Chair Gruenberg said that the bank failures "focused [the FDIC's] attention on the need for meaningful action to improve the likelihood of an orderly resolution of a large regional bank under the FDI Act without the expectation of invoking the systemic risk exception." He said the FDIC is taking important steps to reduce reliance on the systemic risk exception. He highlighted the following efforts:

  • Capital Treatment of Unrealized Losses. Chair Gruenberg asserted that the Basel III capital rule proposal addresses one of the key vulnerabilities of the recent failures. Under the proposal, unrealized losses on "available for sale securities" would flow through regulatory capital for all banks with more than $100 billion in assets. (See related coverage.) According to Chair Gruenberg, "this means that these banks, in order to maintain their capital levels, would need to retain or raise more capital as these unrealized losses occur." He argued that, had SVB been required to include unrealized losses on its available for sale securities in regulatory capital, SVB might have averted the loss of market confidence and the liquidity run. 
  • Long-Term Debt Requirement. Chair Gruenberg pointed to an FDIC, Fed and OCC joint proposal that would require large banks with assets of $100 billion or more "to issue long-term debt sufficient to recapitalize the bank in resolution." (See related coverage.) A long-term debt requirement would bolster financial stability by: (i) ensuring that banks absorb losses before the depositor class which, would lower "the incentive for uninsured depositors to run," (ii)  creating "additional options in resolution under the "least-cost test," such as recapitalizing the failed bank under new ownership or breaking up the bank and selling portions of it to different acquirers," and (iii) allowing investor "prices to serve as a signal of the market's view of risk in these banks" because these instruments are publicly traded.
  • Resolution Plans for Insured Depository Institutions ("IDI Plans").

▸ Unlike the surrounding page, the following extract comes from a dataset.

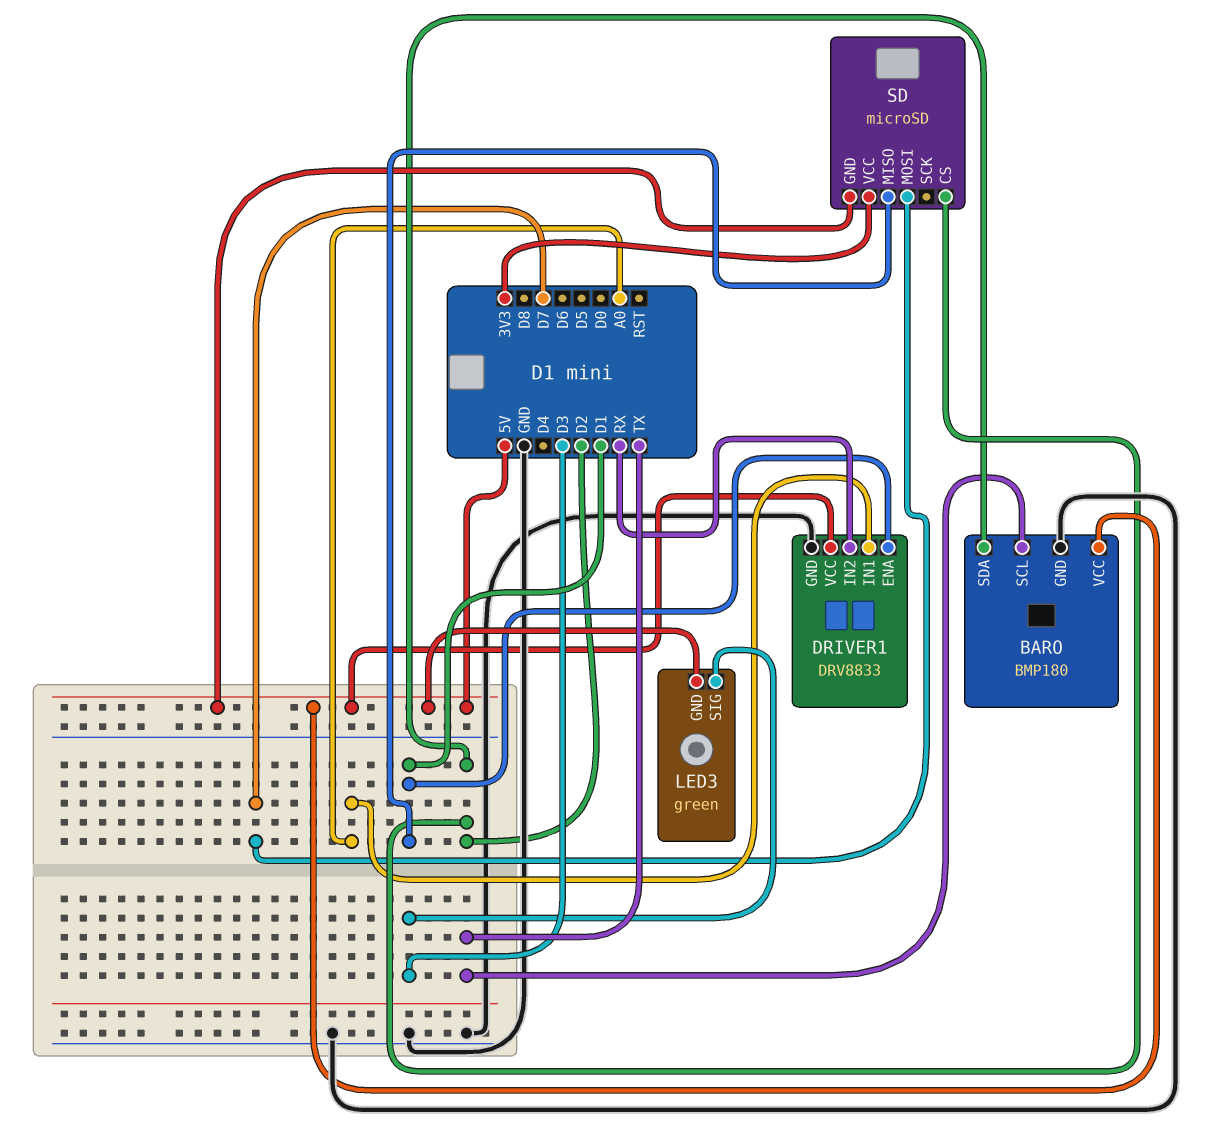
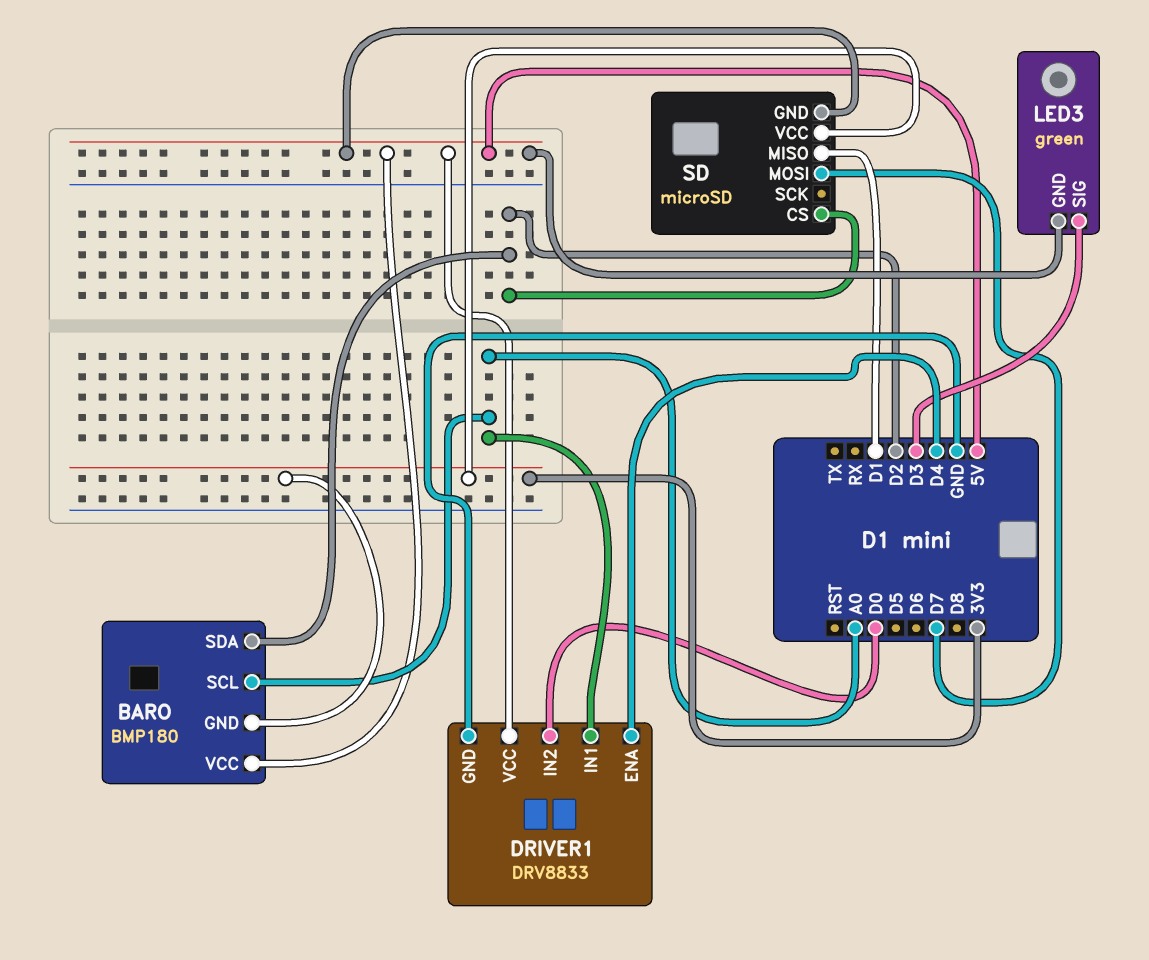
BARO pin GND: GND -> 3V3
BARO pin SCL: TX -> A0
DRIVER1 pin ENA: D1 -> D4
DRIVER1 pin IN2: RX -> D0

Chair Gruenberg said the FDIC is working to enhance resolution plan requirements for large banks. (See related coverage.) He highlighted proposed changes to the IDI plan requirements that (i) emphasize a "bank's capability to promptly establish a virtual due diligence data room, and populate it with enough information for interested parties to bid on the bank or its assets or operations," (ii) call "for maintenance of information necessary for operational continuity of the bank" and (iii) "require a bank to provide a resolution strategy that is not dependent on an over-the-weekend sale [and] identify franchise components, such as asset portfolios or lines of business that could be separated and sold, in order to provide additional options for exiting from resolution by disposing of parts of the bank to reduce the size of a remaining bank and expand the universe of possible acquirers."
  • Supervision to Address the Liquidity Risks of Uninsured Deposits. Chair Gruenberg said that "the bank failures... highlighted the vulnerabilities that can result when banks have a heavy reliance on uninsured deposits for funding." He said that the FDIC is responding to these vulnerabilities by: (i) "reviewing whether its supervisory instructions on funding concentrations should be bolstered to better capture risks related to high levels of uninsured deposits generally or types of deposits more specifically, such as business operating account deposits," (ii) "focusing supervisory attention on the management of interest rate risk, concentrations of unrealized losses, rapid growth, and the need to compel compliance if a bank is unresponsive to reasonable supervisory direction," (iii) renewing "supervisory efforts to ensure that banks have access to appropriate sources of contingent liquidity, including the Federal Reserve's Discount Window" and (iv) regularly monitoring "Discount Window trends related to collateral pledged, available capacity, and utilization to understand risk trends and identify potential emerging concerns."
  • Options for Deposit Insurance Reform. Chair Gruenberg cited an FDIC report on Options for Deposit Insurance Reform which considered, (i) "rais[ing] the level of deposit insurance coverage," (ii) providing "unlimited coverage" and (iii) "target[ing] coverage with different levels of deposit insurance coverage for different types of accounts." Chair Gruenberg noted that "there are challenges to establishing a practical definition for transaction accounts" and "any change in deposit insurance coverage in the [U.S.] would require legislation by the Congress."

Commentary

FDIC Chair Gruenberg's remarks largely reiterated the regulatory agenda that has been established in response to the U.S. bank failures of 2023. No major new initiatives were announced. He emphasized that the intended combined impact of proposed regulatory initiatives is to make it unnecessary to invoke the systemic risk exception (which protected uninsured depositors) in the event of another failure of a U.S. regional bank.